兒(こ)を愛する親獅子(おやじし)のこの慈悲(じひ)と同じことで、雲門和尚(うんもんをしやう)も最初は一々(いちいち)たゞ當(あた)り前(まへ)の挨拶をきいてやってゐて、六十棒(ぼう)を放(ゆる)してやった。

 

 

 

すると仔獅子(こじし)が身(み)を翻(ひるが)へして戻(もど)って來るかの如(ごと)く、また翌朝洞山(よくてうとうざん)は雲門和尚(うんもんをしやう)のところへ舞(ま)ひ戻って來た。

 

 

 

こんなことでどうなるものかと慈悲(じひ)に迷ふその心を勵(はげ)まして、雲門(うんもん)は「今度こそは!」と強く突き飛ばして、「この飯袋奴(めしぶくろめ)!」とやつつけ

たのであった。
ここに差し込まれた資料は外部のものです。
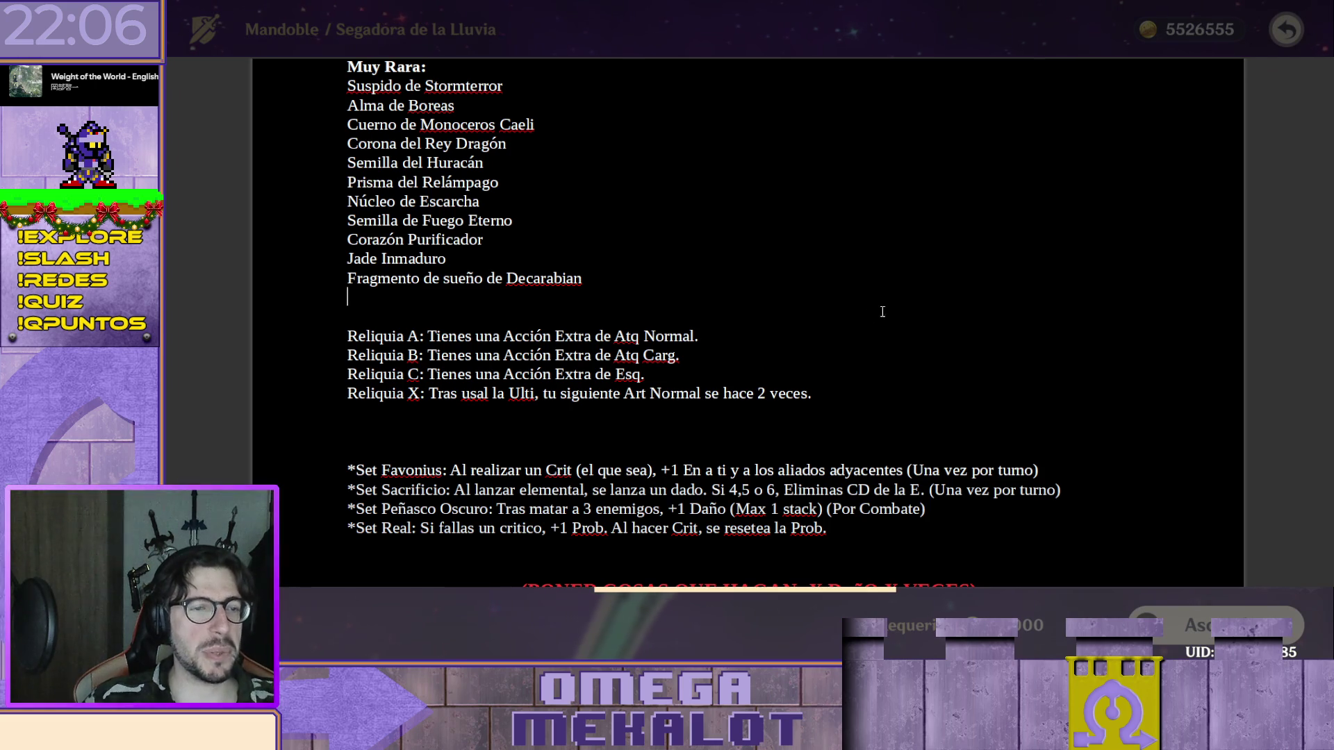
text(Perdigones Prim)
これが生長の家で伝(い)ふところの「愛深(あいふか)き冷淡(れいたん)」なのである。 

 

 

 

 

谷口雅春著「無門關解釋」第十五則 洞山三頓(完)     

 

 

 

 

 

 

☆ 江西湖南色々(かうせいこなんいろいろ)の處(ところ)で修行して來たと伝(い)ふその氣負(きお)った心(こころ)に棒を食(くら)はせるのである。増上慢(ぞうじやうまん)を摧破(さいは)するのである。

 

 

と書いてありますが、恐怖はわかりますが、増上慢は落ちなければなかなかわからないですね!笑!